The Written Book One of the Emaneska Series by Ben Galley

4.5/5 Stars Fast-Paced, High-Octane, Unrelenting High Fantasy

I have been eying this book for a while, drawn by the amazing cover art and intrigued by the description. It has been out for a while (released in 2011) and looks to have gone through several editorial sweeps since then.

This is high-fantasy and the story captures mythical and fantastical creatures from across the wide spectrum of the genre and mashes them together brilliantly. Now I know reading is very subjective, it’s a bit like baking a cake. Some readers will love what the author has done and embrace the stereotypes that are unabashedly used, others won’t. Some like a dark rich chocolate cake, I don’t. The thing is, I don’t eat dark chocolate cake and so if you read the description and like the sound of it, then you will love the book because it delivers on that promise. If you don’t then don’t eat the cake, it is not for you.

So first up, I loved the story, it was well-plotted with loads of twists and turns and ladened with action that is pretty much unrelenting. The descriptive narrative was vivid and sketched wonderful images in my mind.

The story is written in the 3rd person and is almost entirely focused around our protagonist, Farden, one of the few Written Mages. I loved the concept of a mage with an archaic script, a magical tome inked upon their back. Each Written’s script is uniquely crafted, once they pass the years of trials.

We join Farden, a hardened, lone-wolf mage (as most of the Written tend to be) as he battles a wyrm and so you get to see (read) him in action from the get-go. I must confess, I was not immediately drawn to our hero. He was dangerous and brooding but not particularly pleasant though as the story progressed I was sucked into his life and the little reveals that the author drops that added depth and reason to who/why he is like he is. By a third in I was invested in this guy.

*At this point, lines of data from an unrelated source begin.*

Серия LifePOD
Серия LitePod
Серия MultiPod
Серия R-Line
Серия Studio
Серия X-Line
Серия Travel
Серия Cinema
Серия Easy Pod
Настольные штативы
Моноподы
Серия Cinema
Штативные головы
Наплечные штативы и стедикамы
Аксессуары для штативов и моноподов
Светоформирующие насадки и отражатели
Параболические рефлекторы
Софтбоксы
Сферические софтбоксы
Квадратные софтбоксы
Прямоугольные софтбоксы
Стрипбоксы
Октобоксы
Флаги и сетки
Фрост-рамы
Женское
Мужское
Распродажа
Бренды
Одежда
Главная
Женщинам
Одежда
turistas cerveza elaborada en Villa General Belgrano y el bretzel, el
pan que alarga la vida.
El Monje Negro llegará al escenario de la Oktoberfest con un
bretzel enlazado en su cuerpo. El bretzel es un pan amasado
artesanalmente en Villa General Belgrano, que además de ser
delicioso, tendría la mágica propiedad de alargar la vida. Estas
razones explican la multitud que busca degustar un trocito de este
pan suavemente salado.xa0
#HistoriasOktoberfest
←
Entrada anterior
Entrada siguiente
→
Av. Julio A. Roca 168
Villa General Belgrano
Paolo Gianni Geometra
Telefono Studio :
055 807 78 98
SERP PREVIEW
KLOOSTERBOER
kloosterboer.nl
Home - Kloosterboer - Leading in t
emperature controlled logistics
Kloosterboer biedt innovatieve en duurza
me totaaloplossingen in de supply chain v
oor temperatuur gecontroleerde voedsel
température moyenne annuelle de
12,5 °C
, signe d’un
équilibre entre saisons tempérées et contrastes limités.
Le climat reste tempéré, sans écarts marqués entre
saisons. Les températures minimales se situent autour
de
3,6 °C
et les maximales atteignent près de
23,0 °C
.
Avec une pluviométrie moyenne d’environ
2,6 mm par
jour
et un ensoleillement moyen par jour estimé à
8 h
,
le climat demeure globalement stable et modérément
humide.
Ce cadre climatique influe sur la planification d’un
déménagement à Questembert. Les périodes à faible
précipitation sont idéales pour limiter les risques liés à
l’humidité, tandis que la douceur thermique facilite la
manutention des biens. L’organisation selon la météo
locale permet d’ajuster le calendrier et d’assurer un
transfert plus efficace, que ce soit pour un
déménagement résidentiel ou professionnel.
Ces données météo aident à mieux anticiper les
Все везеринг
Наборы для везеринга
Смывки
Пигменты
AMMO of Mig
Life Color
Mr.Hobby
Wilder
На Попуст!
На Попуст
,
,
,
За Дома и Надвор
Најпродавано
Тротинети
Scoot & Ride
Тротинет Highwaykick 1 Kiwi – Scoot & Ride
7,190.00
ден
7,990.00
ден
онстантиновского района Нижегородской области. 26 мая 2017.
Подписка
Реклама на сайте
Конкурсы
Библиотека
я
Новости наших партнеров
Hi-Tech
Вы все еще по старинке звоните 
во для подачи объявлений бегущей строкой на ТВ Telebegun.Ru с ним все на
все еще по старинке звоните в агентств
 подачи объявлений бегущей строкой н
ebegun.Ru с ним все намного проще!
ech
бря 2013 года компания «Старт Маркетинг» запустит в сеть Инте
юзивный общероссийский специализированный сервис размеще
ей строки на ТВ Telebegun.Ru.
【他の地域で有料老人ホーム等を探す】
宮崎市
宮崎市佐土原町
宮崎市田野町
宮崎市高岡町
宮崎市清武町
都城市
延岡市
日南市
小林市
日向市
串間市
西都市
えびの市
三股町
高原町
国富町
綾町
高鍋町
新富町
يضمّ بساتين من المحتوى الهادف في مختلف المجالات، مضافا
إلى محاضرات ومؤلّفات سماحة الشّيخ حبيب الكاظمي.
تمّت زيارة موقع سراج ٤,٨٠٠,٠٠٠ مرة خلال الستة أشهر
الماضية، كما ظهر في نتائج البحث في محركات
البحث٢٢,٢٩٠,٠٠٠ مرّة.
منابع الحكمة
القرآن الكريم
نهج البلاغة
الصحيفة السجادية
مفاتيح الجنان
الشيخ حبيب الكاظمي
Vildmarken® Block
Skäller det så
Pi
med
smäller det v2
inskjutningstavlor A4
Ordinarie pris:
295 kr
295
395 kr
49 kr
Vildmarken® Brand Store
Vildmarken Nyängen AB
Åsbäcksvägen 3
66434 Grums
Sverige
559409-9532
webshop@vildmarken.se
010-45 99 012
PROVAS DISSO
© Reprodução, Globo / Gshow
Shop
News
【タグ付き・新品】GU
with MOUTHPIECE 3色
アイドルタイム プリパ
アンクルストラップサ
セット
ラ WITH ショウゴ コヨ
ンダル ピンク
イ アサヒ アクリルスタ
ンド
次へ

Farden is flawed which seems to be a trait these days, you can’t have a hero unless he or she is flawed, and he has many, his temper and tendency to not trust or rely on others, his overriding desire to be better than his failed uncle which hinders him more than helps and his addiction. The addiction by the way is brilliantly written and wonderfully evoked and that in and of itself makes Farden pretty original in the genre. I liked that his addiction was an antithesis to his other addiction, magic.

The story was kind of machiavellian except that there were not enough characters of detail to add that much jeopardy. I  was not surprised by any of the twists but that does not mean they weren’t deliciously delivered and the scale of the badassery I fully admit to under-estimating.

At the end of the day, an author has one job to do and that is to tell a story that will keep their reader, at worst engaged and at best enthralled. Well, this story enthralled me. In fact, there are few writers, especially indie writers, that inspire me to want to write better and Ben did that for me.

I don’t need to tell you this but I will. I loved this story. It is like a guilty pleasure and the best news is, it’s only the first in the series.